Corn futures climbed above $5 a bushel for the first time in almost two years in Chicago on concern that falling yields in the U.S. and higher demand from importers will erode supplies in the world’s largest exporter.
December-delivery corn advanced as much as 3.2 percent to $5.1175 a bushel on the Chicago Board of Trade, the highest price for the most-active contract since Sept. 30, 2008, and was at $5.09 at 12:25 p.m. Paris time.
“The fundamentals for corn are quite bullish for the moment,” Chung Yang Ker, an analyst at Phillip Futures Pte., said by phone from Singapore today.
Rising demand for U.S. corn exports and lower-than-expected yields may reduce the nation’s stockpiles before next year’s harvest to about 7 percent of domestic demand, the second-lowest ratio on record, according to Rabobank analysts.
That will be smaller than the 15-year low for the stocks- to-use ratio of 9.8 percent forecast by the U.S. Department of Agriculture on Sept. 10.
Corn rose for a seventh session in Chicago, the longest winning streak since June 2008. The December contract is set for a 6.4 percent gain this week.
The USDA may pare its estimates of U.S. yields in the coming months, after a very hot summer, Rabobank analysts Luke Chandler and Doug White wrote in a Sept. 16 report.
The analysts forecast yields at 161 bushels an acre, taking the nation’s crop to 13 billion bushels, down from a record 13.11 billion bushels last season, and the government’s Sept. 10 estimate of 13.16 billion bushels.
‘Major Risk’
“Further erosion of corn-production estimates in the U.S. remains a major risk for the world feed-grain market in 2010- 2011,” the analysts wrote.

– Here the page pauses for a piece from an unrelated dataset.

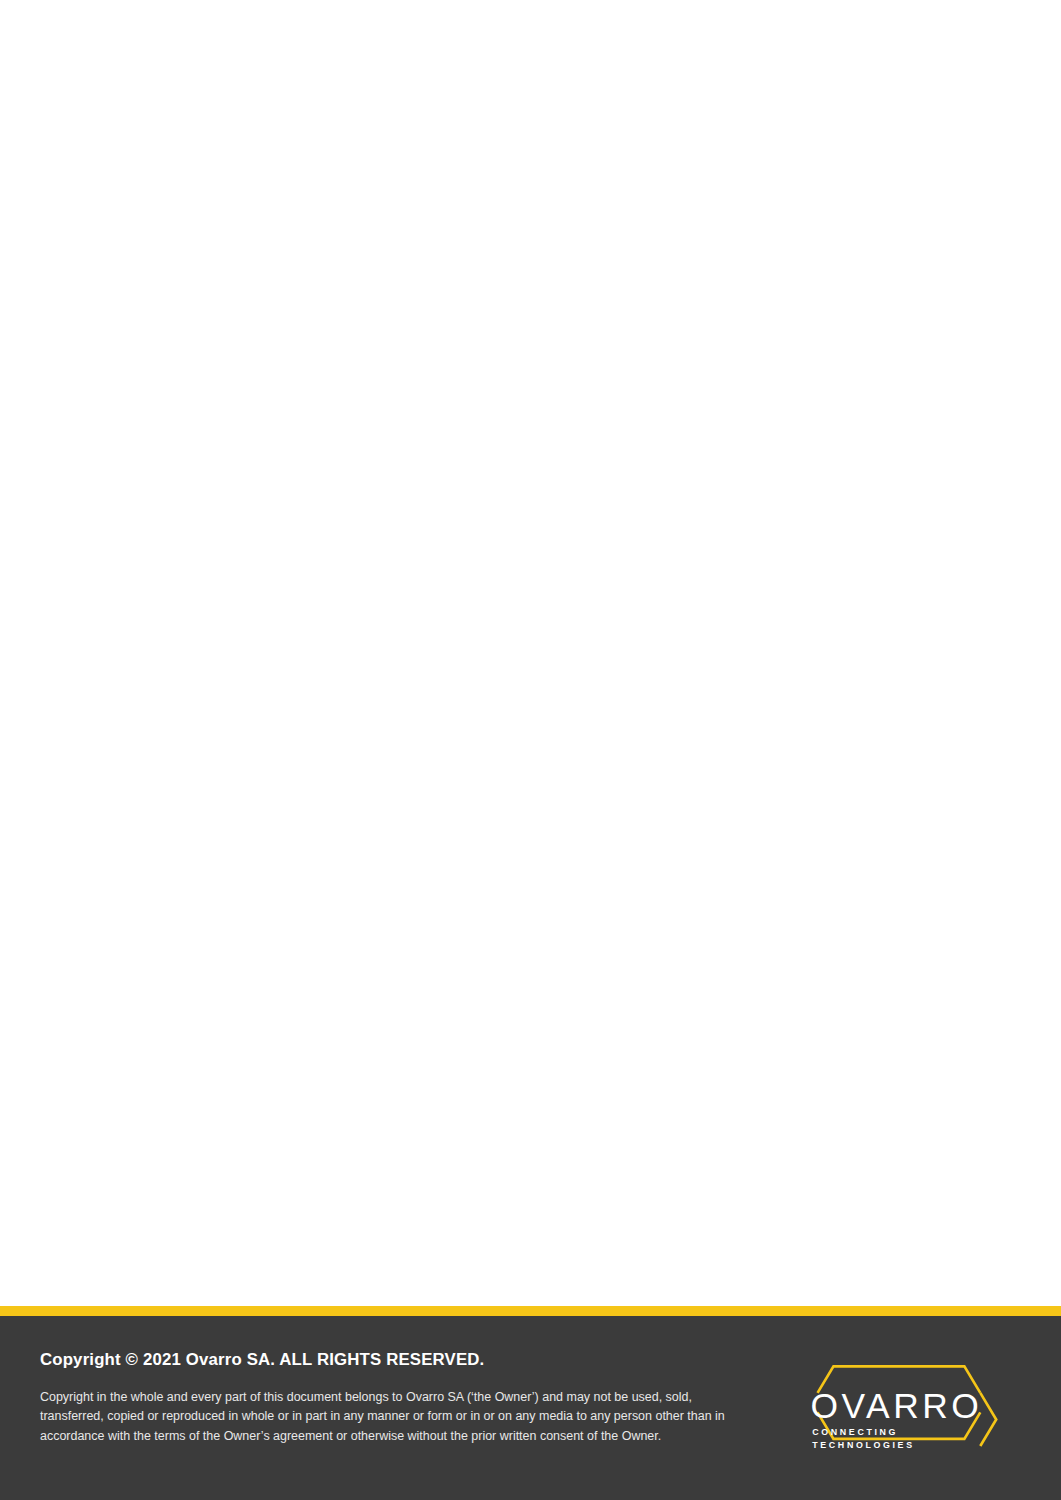Copyright © 2021 Ovarro SA. ALL RIGHTS RESERVED.
Copyright in the whole and every part of this document belongs to Ovarro SA (‘the Owner’) and may not be used, sold, transferred, copied or reproduced in whole or in part in any manner or form or in or on any media to any person other than in accordance with the terms of the Owner’s agreement or otherwise without the prior written consent of the Owner.
OVARRO CONNECTING TECHNOLOGIES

December-delivery wheat gained 2.1 percent to $7.34 a bushel in Chicago, paring a weekly loss. Milling wheat for November delivery on NYSE Liffe rose 2.2 percent to 233.75 euros ($306.49) a metric ton in Paris.
The outlook for winter-wheat planting in Russia is one of “doom and gloom” as main growing regions in the Volga and Southern Federal Districts received too little rain to relieve a drought, forecaster Martell Crop Projections said yesterday.
November-delivery soybeans climbed 1.6 percent to $10.525 a bushel, set for a 2 percent advance this week.